I had neurological symptoms since early childhood, but was not formally investigated until early on in my medical training. It was horrifying to learn that the constant “whooshing” in my ears, left-sided weakness and intense headaches were in fact a Spetzler-Martin grade III arteriovenous malformation (AVM) nudging up on my left motor cortex. I had to have an angiogram before my surgical consult and was blown away by the cluster of vessels that appeared as the dye ran through my brain. At that moment, I knew that something would have to be done about the AVM.
In my first neurosurgical consult, we discussed the options: surgery, combination therapies and watchful waiting. Embolization in combination with surgery was not ideal. I knew that embolization could de-stabilize the lesion and be cumbersome for my surgeon. Radiation, given the size of my AVM was not realistic. For me, watchful waiting was impossible. As an avid Nordic skier and hiker, I found myself increasingly worried on my long outdoor excursions and was too nervous to fly long distances for vacations.
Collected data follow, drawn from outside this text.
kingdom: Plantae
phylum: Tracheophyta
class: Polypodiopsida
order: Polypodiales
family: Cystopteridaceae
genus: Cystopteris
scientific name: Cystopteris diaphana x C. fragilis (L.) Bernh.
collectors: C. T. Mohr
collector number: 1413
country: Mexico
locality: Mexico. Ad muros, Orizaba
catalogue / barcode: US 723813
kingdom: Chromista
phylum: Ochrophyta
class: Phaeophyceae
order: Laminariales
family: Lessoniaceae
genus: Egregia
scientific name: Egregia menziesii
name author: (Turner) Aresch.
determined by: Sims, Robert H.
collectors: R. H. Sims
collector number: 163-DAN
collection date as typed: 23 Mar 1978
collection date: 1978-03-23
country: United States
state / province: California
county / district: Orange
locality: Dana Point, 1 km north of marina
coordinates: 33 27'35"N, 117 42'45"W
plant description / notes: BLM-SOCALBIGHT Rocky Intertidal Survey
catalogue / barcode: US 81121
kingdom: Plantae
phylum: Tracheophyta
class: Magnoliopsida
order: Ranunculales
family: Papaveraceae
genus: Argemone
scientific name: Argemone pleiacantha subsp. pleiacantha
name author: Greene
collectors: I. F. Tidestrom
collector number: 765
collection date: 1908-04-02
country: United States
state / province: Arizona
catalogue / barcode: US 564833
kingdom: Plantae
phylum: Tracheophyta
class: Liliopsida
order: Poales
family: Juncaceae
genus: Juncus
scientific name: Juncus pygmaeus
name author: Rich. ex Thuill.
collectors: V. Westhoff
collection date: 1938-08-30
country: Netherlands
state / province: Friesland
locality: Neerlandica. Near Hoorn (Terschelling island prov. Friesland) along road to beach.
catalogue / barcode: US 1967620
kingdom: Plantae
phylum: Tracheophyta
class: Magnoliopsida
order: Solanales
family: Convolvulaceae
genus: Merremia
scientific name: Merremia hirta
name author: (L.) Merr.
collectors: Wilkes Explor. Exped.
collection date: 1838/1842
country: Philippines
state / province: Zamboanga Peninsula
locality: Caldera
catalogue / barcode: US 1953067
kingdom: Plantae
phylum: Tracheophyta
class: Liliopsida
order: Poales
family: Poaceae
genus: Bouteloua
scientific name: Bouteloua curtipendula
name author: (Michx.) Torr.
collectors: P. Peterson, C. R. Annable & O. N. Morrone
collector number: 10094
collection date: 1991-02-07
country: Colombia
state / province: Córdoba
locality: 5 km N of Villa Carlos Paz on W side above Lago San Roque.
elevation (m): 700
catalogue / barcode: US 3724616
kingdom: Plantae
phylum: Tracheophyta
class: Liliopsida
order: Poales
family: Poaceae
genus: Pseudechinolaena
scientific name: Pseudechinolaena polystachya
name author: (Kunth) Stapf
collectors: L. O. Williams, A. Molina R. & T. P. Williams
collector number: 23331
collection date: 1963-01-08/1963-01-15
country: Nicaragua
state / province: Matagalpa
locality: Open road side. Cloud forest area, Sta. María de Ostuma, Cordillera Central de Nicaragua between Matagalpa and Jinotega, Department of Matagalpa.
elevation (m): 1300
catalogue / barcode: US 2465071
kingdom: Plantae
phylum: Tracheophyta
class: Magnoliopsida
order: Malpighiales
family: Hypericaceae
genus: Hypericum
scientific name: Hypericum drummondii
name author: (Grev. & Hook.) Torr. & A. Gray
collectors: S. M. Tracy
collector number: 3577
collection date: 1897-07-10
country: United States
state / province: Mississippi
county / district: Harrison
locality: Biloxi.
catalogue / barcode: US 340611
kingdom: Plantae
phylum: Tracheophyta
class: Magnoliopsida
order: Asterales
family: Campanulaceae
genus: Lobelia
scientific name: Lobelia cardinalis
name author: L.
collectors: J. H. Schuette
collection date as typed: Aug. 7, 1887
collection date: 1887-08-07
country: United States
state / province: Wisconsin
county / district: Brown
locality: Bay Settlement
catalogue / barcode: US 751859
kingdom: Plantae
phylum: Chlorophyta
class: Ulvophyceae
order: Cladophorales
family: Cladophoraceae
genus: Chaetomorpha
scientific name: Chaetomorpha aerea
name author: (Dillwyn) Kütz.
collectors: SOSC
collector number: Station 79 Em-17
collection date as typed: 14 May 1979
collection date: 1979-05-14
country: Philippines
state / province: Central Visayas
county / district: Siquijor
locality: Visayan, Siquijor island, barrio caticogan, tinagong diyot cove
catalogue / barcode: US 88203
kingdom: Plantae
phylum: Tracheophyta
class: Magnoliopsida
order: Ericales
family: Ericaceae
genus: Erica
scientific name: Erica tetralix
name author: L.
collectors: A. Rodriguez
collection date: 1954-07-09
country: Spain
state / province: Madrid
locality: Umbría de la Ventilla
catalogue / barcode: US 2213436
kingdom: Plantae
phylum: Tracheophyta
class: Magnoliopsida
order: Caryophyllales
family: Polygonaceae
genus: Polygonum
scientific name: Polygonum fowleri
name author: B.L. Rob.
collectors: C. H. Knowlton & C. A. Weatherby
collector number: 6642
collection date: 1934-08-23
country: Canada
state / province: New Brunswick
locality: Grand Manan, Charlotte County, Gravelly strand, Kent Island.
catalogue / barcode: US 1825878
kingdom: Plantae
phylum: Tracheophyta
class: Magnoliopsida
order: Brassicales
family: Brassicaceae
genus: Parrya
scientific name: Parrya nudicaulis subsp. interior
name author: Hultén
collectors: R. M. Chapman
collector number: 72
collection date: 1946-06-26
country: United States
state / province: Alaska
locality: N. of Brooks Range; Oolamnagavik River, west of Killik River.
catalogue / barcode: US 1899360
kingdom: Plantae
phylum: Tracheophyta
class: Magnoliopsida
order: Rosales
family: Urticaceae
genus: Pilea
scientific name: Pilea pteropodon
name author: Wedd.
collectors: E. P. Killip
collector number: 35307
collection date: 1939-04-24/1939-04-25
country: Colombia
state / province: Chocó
Similarly, with every severe headache, I found myself wondering, “is this it, the fatal bleed?”
Treatment planning also involved some knowledge of the probabilities. I knew that AVMs bleed spontaneously at a rate of roughly 2 to 4% per year. If an AVM does bleed, it imparts a 50% morbidity/mortality. I compared this to surgery, which imparted a 10-20% risk of hemiparesis. Given my age, I chose surgery with its higher initial risk up front rather than a smaller risk accrued over the years.
My surgeon gave me and my family the confidence we needed to make the right decision for us. At the time, I had not yet read the plethora of literature that my surgeon had authored, but I mustered the courage to ask him whether he was the best surgeon for the job, or whether I should travel to an “AVM center”. He was not at all offended by my question and answered thoughtfully that he too had pondered this and discussed my case with colleagues. I learned that there was no AVM-centre per se and that the post-operative care offered at our centre was very strong. This gave me confidence to proceed with surgery.
Despite a long road to recovery, I do not regret my decision and have accepted the new challenges that life has offered me.
I’m an AVM victim and survivor. I’m always looking for other AVM stories. I’m so glad things worked out for you and you are well…. Sue Harris
I love your story and looking forward to read your article In the Journal of Medical Decision Making next month.
I am also an avm survivor although I do not consider myself a victim. We each have our story and how we are dealing with it. Call it luck or faith but in my case I was fortunate to be at the right place and the right time. I am working full time and have a very busy lifestyle. in December I will be celebrating 5 year post surgery. Since my surgery I live my life to the fullest every day since you never know it will be your last day! I know things could have turned for the worse had I not been where I was the day I had the bleed. I thank my lucky star and GOD every day for giving me a second chance at life.
Linda
I am the proud parent of an AVM survivor. It has now been three yrs since his bleed. He had the Embolization and Radiation. It takes three yrs for the radiation to completely get rid of the AVM. We are about a year and a half into the process. He is doing great, very few headaches/migraines. He still has a little weakness on his right side but we are just blessed to have him as good as he is. We count our blessings everyday.